__Dataset records__.

*****

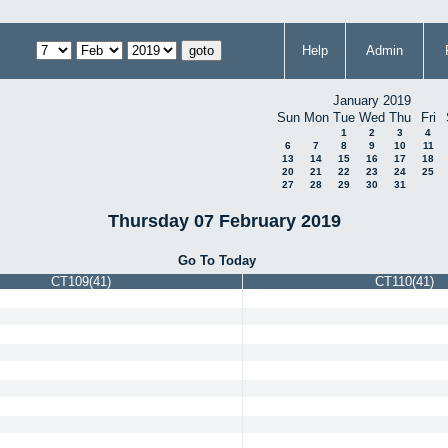
Help
Admin
January 2019
Sun
Mon
Tue
Wed
Thu
Fri
1
2
3
4
6
7
8
9
10
11
13
14
15
16
17
18
20
21
22
23
24
25
27
28
29
30
31
Thursday 07 February 2019
Go To Today
CT109(41)
CT110(41)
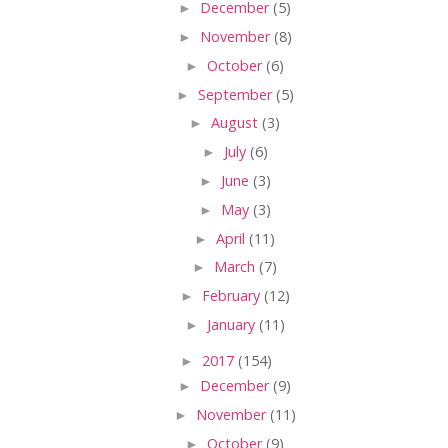
►
December
(5)
►
November
(8)
►
October
(6)
►
September
(5)
►
August
(3)
►
July
(6)
►
June
(3)
►
May
(3)
►
April
(11)
►
March
(7)
►
February
(12)
►
January
(11)
►
2017
(154)
►
December
(9)
►
November
(11)
►
October
(9)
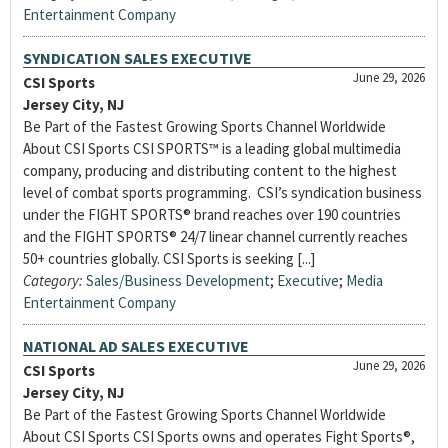
Entertainment Company
SYNDICATION SALES EXECUTIVE
June 29, 2026
CSI Sports
Jersey City, NJ
Be Part of the Fastest Growing Sports Channel Worldwide
About CSI Sports CSI SPORTS™ is a leading global multimedia
company, producing and distributing content to the highest
level of combat sports programming. CSI’s syndication business
under the FIGHT SPORTS® brand reaches over 190 countries
and the FIGHT SPORTS® 24/7 linear channel currently reaches
50+ countries globally. CSI Sports is seeking [...]
Category:
Sales/Business Development
;
Executive
;
Media
Entertainment Company
NATIONAL AD SALES EXECUTIVE
June 29, 2026
CSI Sports
Jersey City, NJ
Be Part of the Fastest Growing Sports Channel Worldwide
About CSI Sports CSI Sports owns and operates Fight Sports®,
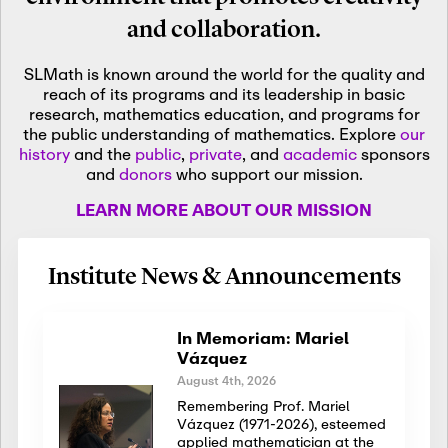
and collaboration.
SLMath is known around the world for the quality and
reach of its programs and its leadership in basic
research, mathematics education, and programs for
the public understanding of mathematics. Explore
our
history
and the
public
,
private
, and
academic
sponsors
and
donors
who support our mission.
LEARN MORE ABOUT OUR MISSION
Institute News & Announcements
In Memoriam: Mariel
Vázquez
August 4th, 2026
Remembering Prof. Mariel
Vázquez (1971-2026), esteemed
applied mathematician at the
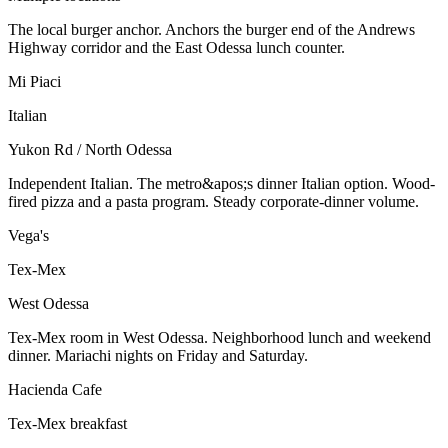
The local burger anchor. Anchors the burger end of the Andrews
Highway corridor and the East Odessa lunch counter.
Mi Piaci
Italian
Yukon Rd / North Odessa
Independent Italian. The metro&apos;s dinner Italian option. Wood-
fired pizza and a pasta program. Steady corporate-dinner volume.
Vega's
Tex-Mex
West Odessa
Tex-Mex room in West Odessa. Neighborhood lunch and weekend
dinner. Mariachi nights on Friday and Saturday.
Hacienda Cafe
Tex-Mex breakfast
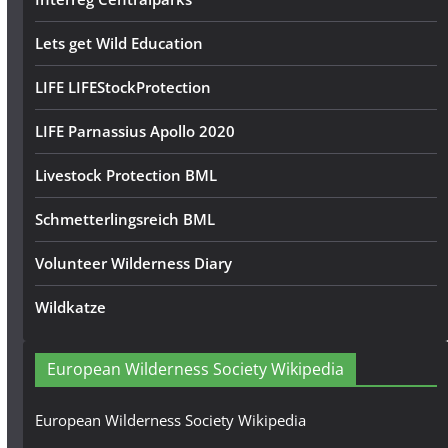
Lets get Wild Education
LIFE LIFEStockProtection
LIFE Parnassius Apollo 2020
Livestock Protection BML
Schmetterlingsreich BML
Volunteer Wilderness Diary
Wildkatze
European Wilderness Society Wikipedia
European Wilderness Society Wikipedia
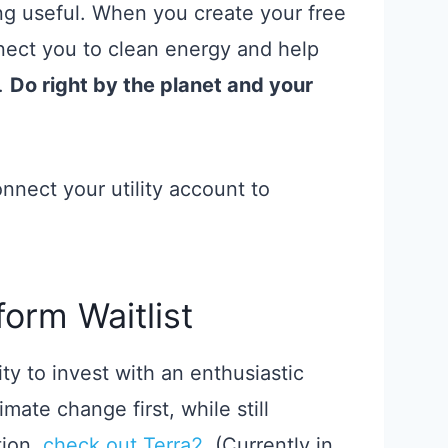
ng useful. When you create your free
ect you to clean energy and help
l.
Do right by the planet and your
nect your utility account to
form Waitlist
ity to invest with an enthusiastic
mate change first, while still
tion,
check out Terra2
. (Currently in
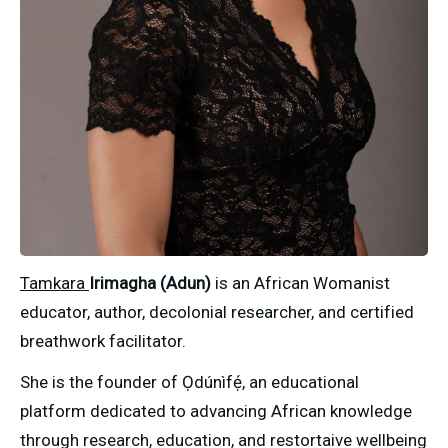
Tamkara 
Irimagha (Adun)
 is an African Womanist 
educator, author, decolonial researcher, and certified 
breathwork facilitator.
She is the founder of Ọdúnìfẹ́, an educational 
platform dedicated to advancing African knowledge 
through research, education, and restortaive wellbeing 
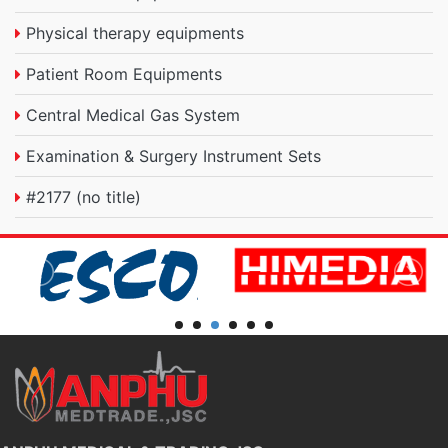
Physical therapy equipments
Patient Room Equipments
Central Medical Gas System
Examination & Surgery Instrument Sets
#2177 (no title)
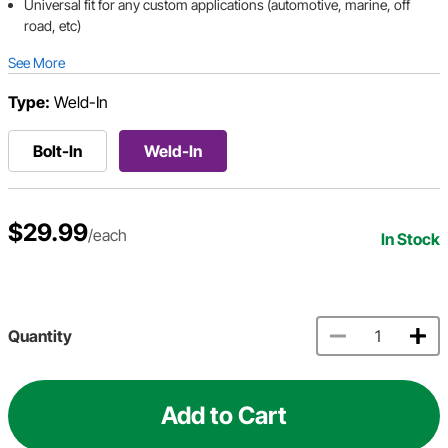
Universal fit for any custom applications (automotive, marine, off
road, etc)
See More
Type:
Weld-In
Bolt-In
Weld-In
$29.99
/each
In Stock
Quantity
Add to Cart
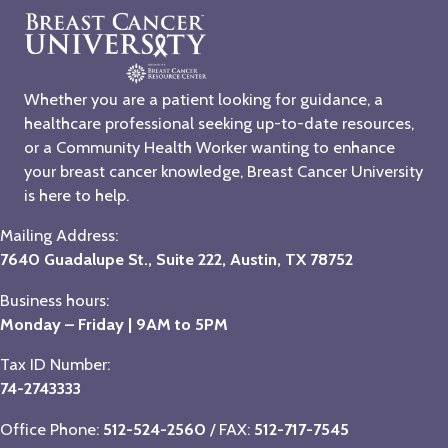
Whether you are a patient looking for guidance, a
healthcare professional seeking up-to-date resources,
or a Community Health Worker wanting to enhance
your breast cancer knowledge, Breast Cancer University
is here to help.
Mailing Address:
7640 Guadalupe St., Suite 222, Austin, TX 78752
Business hours:
Monday – Friday | 9AM to 5PM
Tax ID Number:
74-2743333
Office Phone:
512-524-2560
/ FAX:
512-717-7545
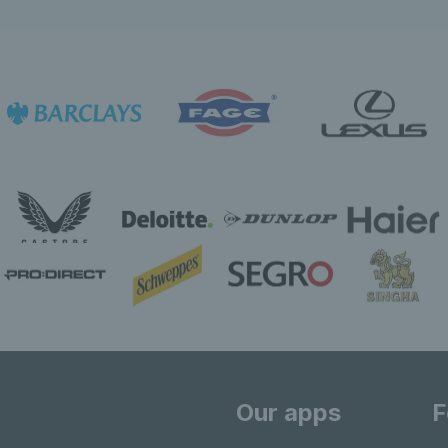
Our apps
F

*****

__Task instructions__.
Show all lines in the entries above where the word "programs" appears.

__Worked solution__.
reach of its programs and its leadership in basic
research, mathematics education, and programs for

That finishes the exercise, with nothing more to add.